# [SOLVED] MS Word, Text appearing twice, duplicated of each other



## huolle (May 12, 2013)

Hi, 

I am having trouble with a Word document I am writing.

At one point in the document there is a line that automatically duplicates whatever that is written and pastes it on the line below.

When I delete the content of the line (the duplicate is automatically deleted as well) the line below jumps up and becomes duplicated.

When I select the text, the duplicate is as well selected, see picture below.

http://i.imgur.com/ooLJazk.png

How do I get rid of this?

Many thanks in advance!


----------



## macropod (Apr 11, 2008)

*Re: MS Word, Text appearing twice, duplicated of each other*

This may just be a display driver issue. Is the printout affected? If not, that confirms that it is a display driver issue, in which case, check the maker's website for an updated driver. Otherwise, the document may be corrupt. Corrupt documents can often be 'repaired' by inserting a new, empty, paragraph at the very end, copying everything except that new paragraph to a new document based on the same template, closing the old document and saving the new one over it.


----------



## huolle (May 12, 2013)

*Re: MS Word, Text appearing twice, duplicated of each other*

Thank you for yours response.
I contacted Microsoft and apparently it was a bug in the software.

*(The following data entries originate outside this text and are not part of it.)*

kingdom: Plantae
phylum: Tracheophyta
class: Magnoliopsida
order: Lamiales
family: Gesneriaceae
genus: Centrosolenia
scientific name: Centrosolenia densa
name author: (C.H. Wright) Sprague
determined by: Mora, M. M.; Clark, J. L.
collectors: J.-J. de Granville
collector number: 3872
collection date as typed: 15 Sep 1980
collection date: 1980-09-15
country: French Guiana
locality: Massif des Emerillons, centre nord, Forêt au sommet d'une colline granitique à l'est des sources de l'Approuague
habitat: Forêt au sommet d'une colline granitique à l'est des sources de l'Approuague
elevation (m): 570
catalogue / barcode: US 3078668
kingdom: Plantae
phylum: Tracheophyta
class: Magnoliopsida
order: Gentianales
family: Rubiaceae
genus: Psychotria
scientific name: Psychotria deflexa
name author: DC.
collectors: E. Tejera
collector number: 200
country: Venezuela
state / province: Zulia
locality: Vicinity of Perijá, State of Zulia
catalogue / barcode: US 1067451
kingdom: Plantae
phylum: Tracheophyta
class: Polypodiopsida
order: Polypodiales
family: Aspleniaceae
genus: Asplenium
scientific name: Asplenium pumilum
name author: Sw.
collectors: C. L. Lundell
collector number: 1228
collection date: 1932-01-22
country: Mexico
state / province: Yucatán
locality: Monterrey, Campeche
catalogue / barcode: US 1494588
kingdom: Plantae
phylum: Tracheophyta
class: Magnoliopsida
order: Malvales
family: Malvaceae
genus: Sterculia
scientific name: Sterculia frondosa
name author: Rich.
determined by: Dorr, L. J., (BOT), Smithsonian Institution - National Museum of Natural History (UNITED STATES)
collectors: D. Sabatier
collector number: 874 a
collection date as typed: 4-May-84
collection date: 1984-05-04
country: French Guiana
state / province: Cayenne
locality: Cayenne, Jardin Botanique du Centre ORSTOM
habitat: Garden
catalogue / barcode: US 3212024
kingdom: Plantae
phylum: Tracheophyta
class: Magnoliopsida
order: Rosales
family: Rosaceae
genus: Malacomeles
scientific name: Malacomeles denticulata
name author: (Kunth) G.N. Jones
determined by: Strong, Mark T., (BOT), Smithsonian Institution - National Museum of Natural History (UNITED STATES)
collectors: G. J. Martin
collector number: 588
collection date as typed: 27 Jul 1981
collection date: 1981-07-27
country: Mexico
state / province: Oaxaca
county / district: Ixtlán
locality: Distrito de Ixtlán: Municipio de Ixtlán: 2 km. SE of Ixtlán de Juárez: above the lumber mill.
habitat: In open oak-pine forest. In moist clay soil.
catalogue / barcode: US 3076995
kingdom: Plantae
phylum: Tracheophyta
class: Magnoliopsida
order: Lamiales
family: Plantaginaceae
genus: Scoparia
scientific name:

After a hotfix the display error disappeared.


----------



## sintecom (Oct 24, 2014)

I have the same annoying problem, with MS Word 2013... Is there an hotfix or do you have any suggestions on how to solve it?


----------



## huolle (May 12, 2013)

Hey, 

If i remember correctly, this one solved it: support2.microsoft.com/kb/2889954

Let me know how it goes.


----------



## sintecom (Oct 24, 2014)

I will try asap... Thank you very much!


----------



## sintecom (Oct 24, 2014)

Unfortunately, that file is not the right one for my version of the software, Office 2013 Standard ITA...


----------